New PRA Legislation: To Boldly Go Where the PRA Hasn’t Gone Before

Did you hear that? It’s the sound of the Public Records Act (PRA) and records retention laws stepping into the 21st century. Governor Inslee signed ESHB 1594 and EHB 1595 on May 16, putting into place a number of notable changes to the PRA and records retention laws applicable to electronic records. Agencies now fulfill about half of their records requests by email, cloud service, or file transfers, so updating the PRA to address electronic records was a long time coming. The new bills also tweak other areas of the PRA unrelated to electronic records. The changes go into effect on July 23, 2017.

So, what has changed in the PRA? Let’s take a look at the highlights.

New Charges Authorized

Charges for Electronic Records

The most significant “21st century” change is that agencies are now expressly authorized to charge for copying and producing electronic records. An agency can charge actual costs incurred for providing electronic copies, including costs related to production, file transfer, storage, and transmission.

* **Recorded data**:
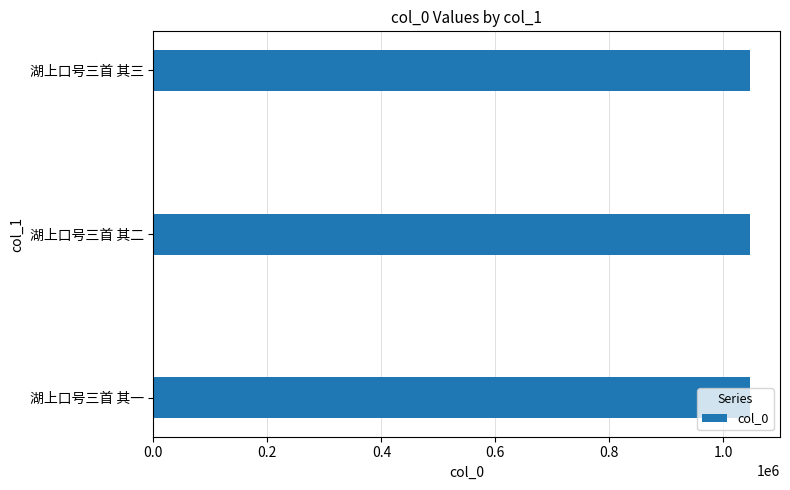

How many bars are there in total?

3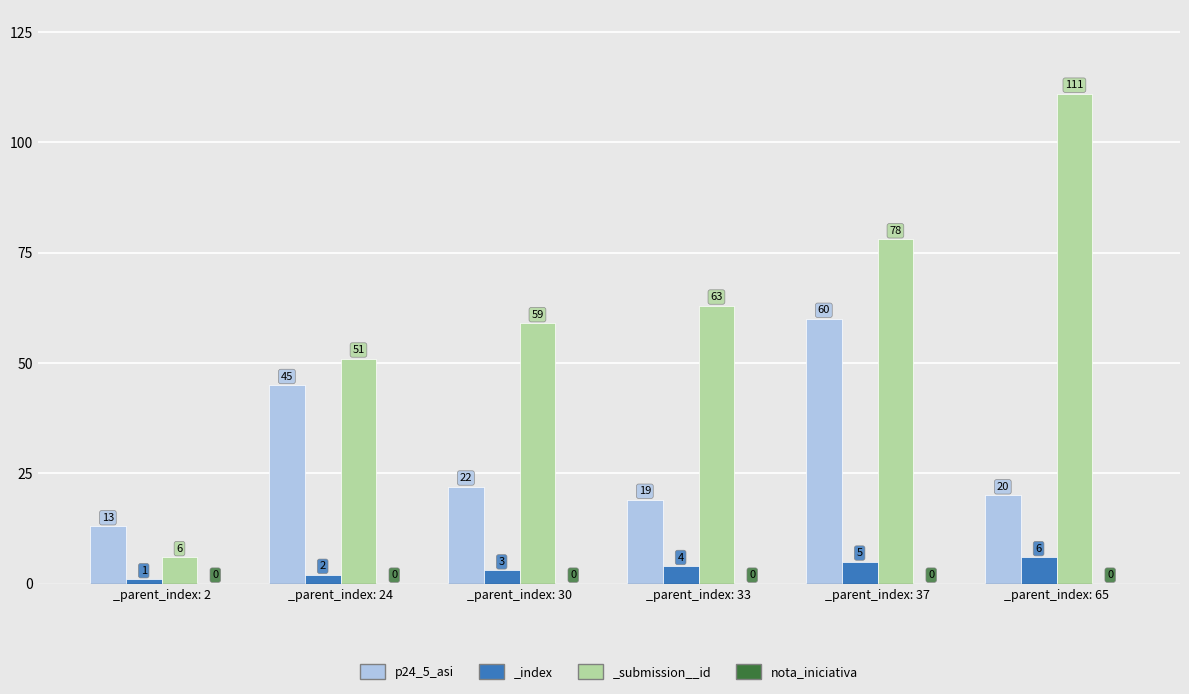

What is the difference between the p24_5_asi values at _parent_index: 65 and _parent_index: 30?

2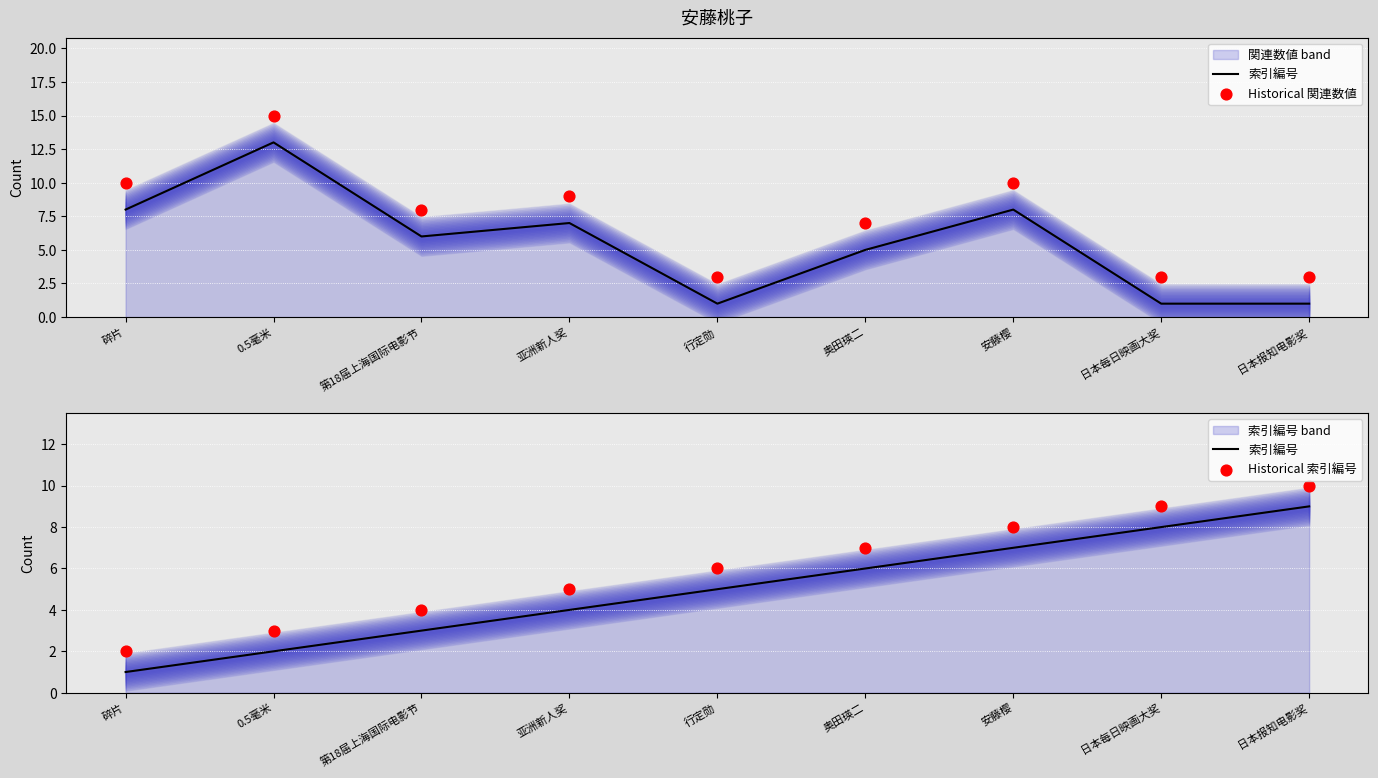

Which series contains the highest Y value?

Historical 関連数値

* **List of tasks**:
- A) Answer these questions using the PRA legislation article:
(i) On what date did Governor Inslee sign ESHB 1594 and EHB 1595?
(ii) On what date do the changes go into effect?
(iii) According to the article, about what share of records requests do agencies now fulfill by email, cloud service, or file transfers?
- B) Quote the PRA legislation article, everything from "New PRA Legislation: To" down to "July 23, 2017.".
- C) From the PRA legislation article, list each kind of cost named as included in the actual costs an agency can charge for providing electronic copies.
The records have no connection to the PRA legislation article.

* **Responses**:
- A)
(i) May 16
(ii) July 23, 2017
(iii) About half

- B)
New PRA Legislation: To Boldly Go Where the PRA Hasn’t Gone Before

Did you hear that? It’s the sound of the Public Records Act (PRA) and records retention laws stepping into the 21st century. Governor Inslee signed ESHB 1594 and EHB 1595 on May 16, putting into place a number of notable changes to the PRA and records retention laws applicable to electronic records. Agencies now fulfill about half of their records requests by email, cloud service, or file transfers, so updating the PRA to address electronic records was a long time coming. The new bills also tweak other areas of the PRA unrelated to electronic records. The changes go into effect on July 23, 2017.

- C)
- Production
- File transfer
- Storage
- Transmission